Les marches

Les marches, vocales ou instrumentales, sont un genre musical au rythme régulièrement cadencé, à un tempo (la vitesse) plus ou moins vif et un caractère plus ou moins enjoué selon les raisons pour lesquelles elles ont été créées (marche funèbre, pas redoublé, œuvres de circonstance…). Elles sont destinées à régler le pas et la vitesse de déplacement de la troupe. La plus connue d’entre elles est La Marseillaise, devenue hymne national.

"La marseillaise", Claude Joseph Rouget de Lisle.
Version instrumentale.

Ce répertoire, tel qu’on le connaît aujourd’hui, s’est principalement enrichi au XIXe siècle et au début du XXe siècle. Certaines marches sont uniquement instrumentales, notamment les plus contemporaines mais elles peuvent, en général, être jouées ou chantées. Dans ce dernier cas, il est rare que les paroles et la mélodie aient été créées par le même auteur. Ces compositions sur mesure sont parfois l’œuvre de compositeurs célèbres tels que Maurice Druon, Hector Berlioz, Charles Gounod, Vincent d’Indy, Frédéric Chopin (Marche funèbre) ou Camille Saint-Saëns qui, durant la Grande Guerre, accompagna, en 1917, la mission Joffre-Viviani aux USA et composa plusieurs morceaux de circonstance dont deux pièces pour harmonie : Pas redoublé vers la victoire (op. 152) et Marche interalliée (op. 155).

La majorité des marches contemporaines sont l’œuvre de chefs des musiques et fanfares militaires, comme la Marche de la 2ème DB, avec des paroles d’André Ledur et une mélodie composée en mars 1945, par Victor Clowez (1908-1973). Ce dernier fut musicien militaire de 1930 à 1945 puis chef d’orchestre civil. Elle était initialement destinée à être le chant du Régiment de Marche du Tchad. C’est à la demande du général Leclerc qu’elle devient la marche officielle de sa division et prend sa nouvelle dénomination.

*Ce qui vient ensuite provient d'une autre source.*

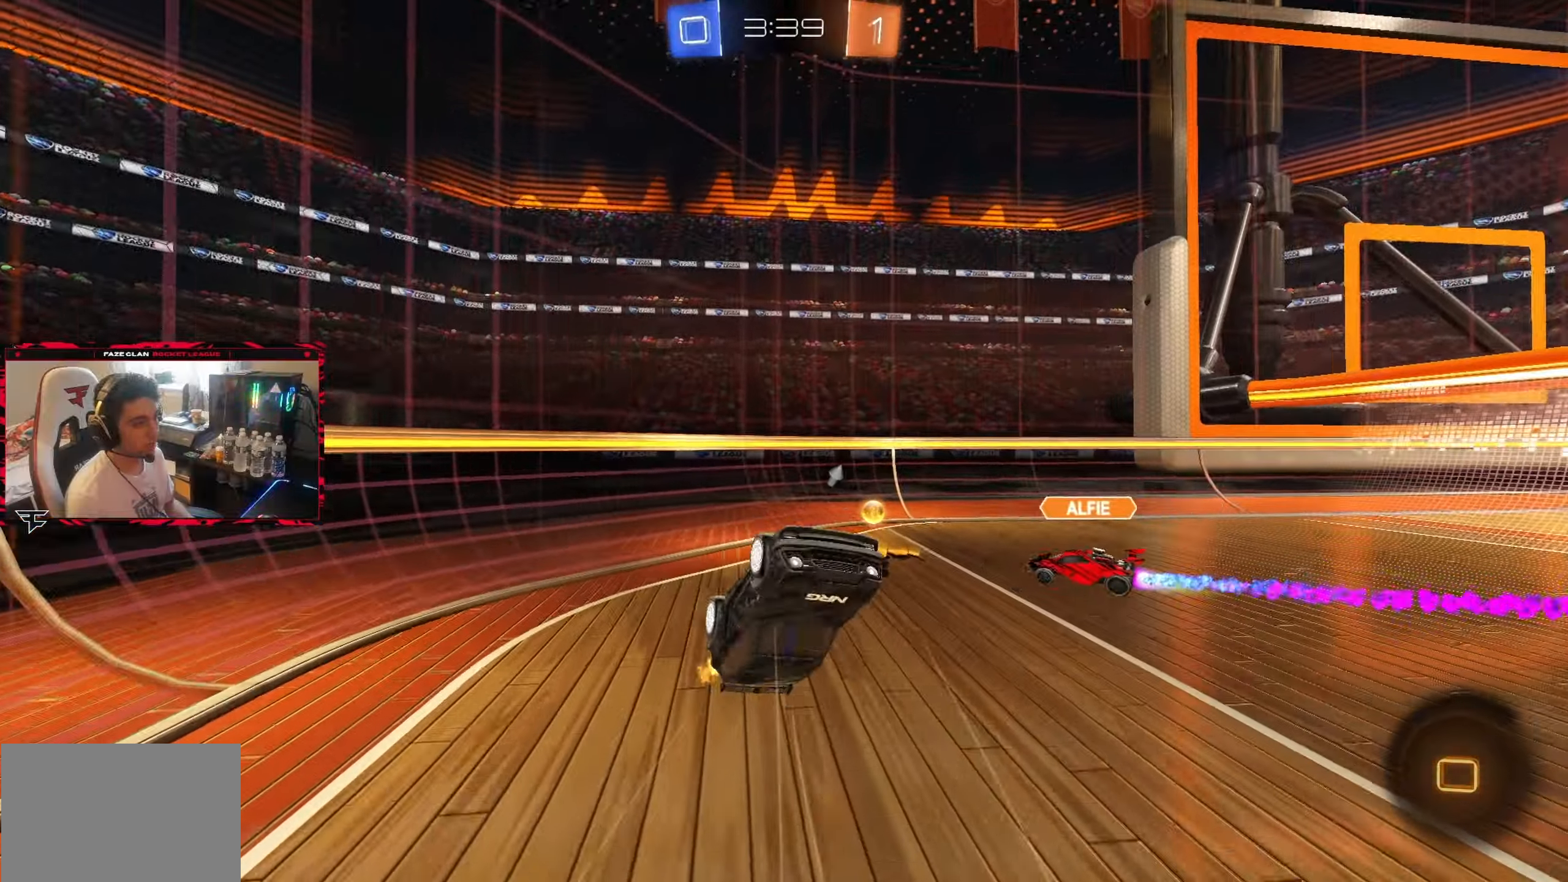
{"dt_ms": 500, "buttons": ["R2"], "left_stick": "right", "right_stick": "center", "events": [[67, "TRIANGLE", "down"], [100, "left_stick", "right"], [200, "TRIANGLE", "up"]]}
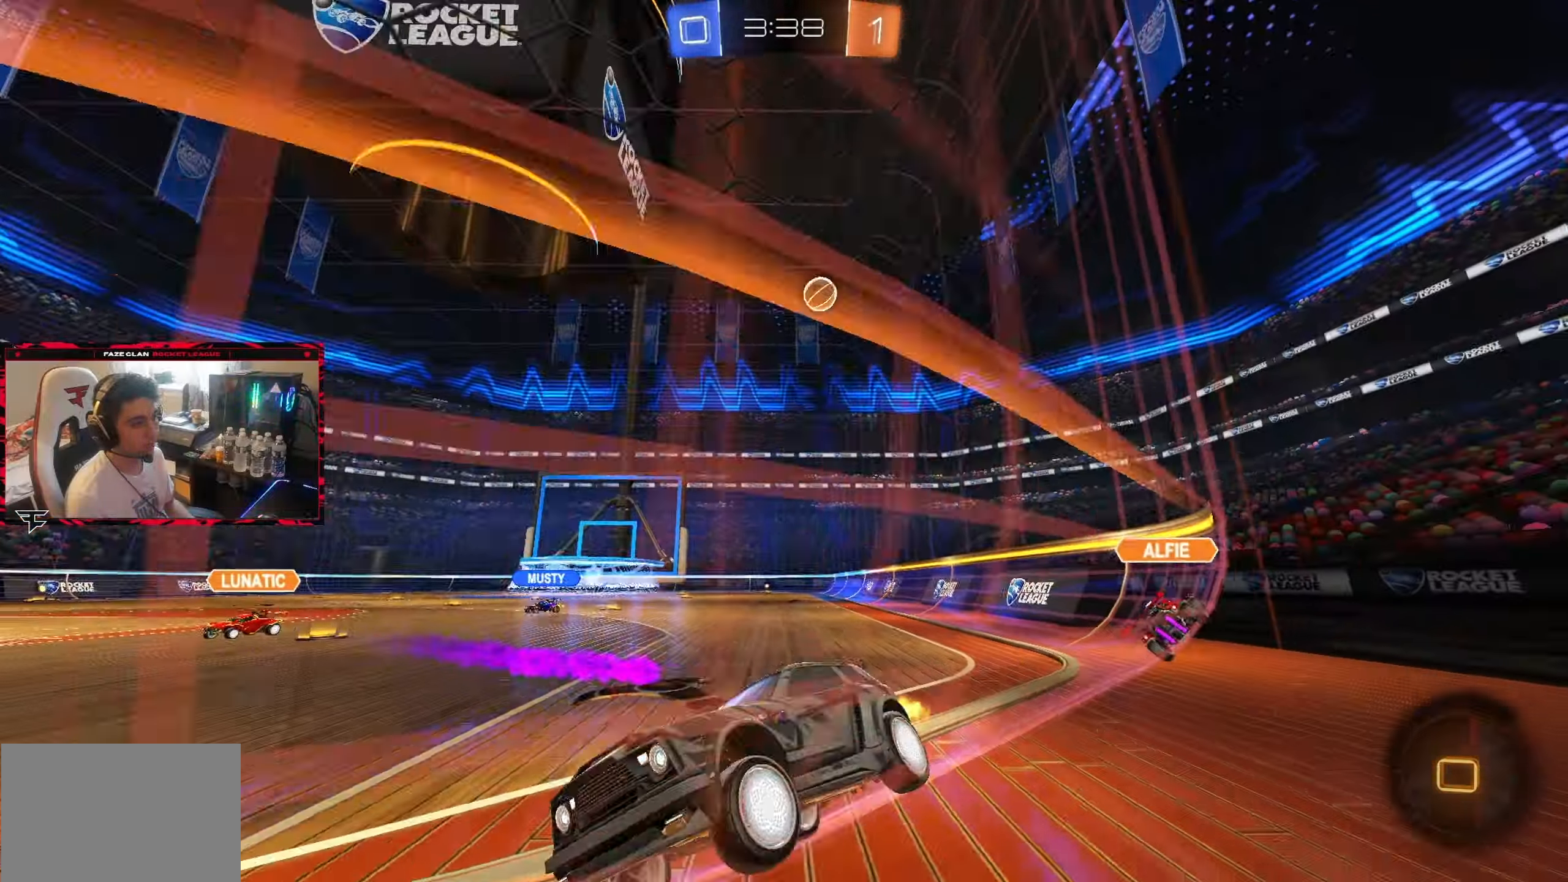
{"dt_ms": 500, "buttons": ["R2"], "left_stick": "right", "right_stick": "center", "events": []}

"La marche des mousses", J. Farigoul.
Marche instrumentale (Fanfare de l'ENSOA)

Certaines de ces marches évoquent des faits d’armes (Gloire au 114ème) ou des situations particulières, comme la Marche Lorraine dont les paroles de Jules Jouy et d’Octave Pradels, montrent un attachement à la France des Lorrains, partiellement annexés à l’Allemagne en 1871, et leur souhait de se retrouver unifiés sous les couleurs françaises, comme l’indique ces derniers vers : « Et ce mâle refrain / Guidera vers le Rhin / Le peuple souverain ». Il a été créé en 1892 pour la venue, à Nancy, du président de la République Sadi Carnot.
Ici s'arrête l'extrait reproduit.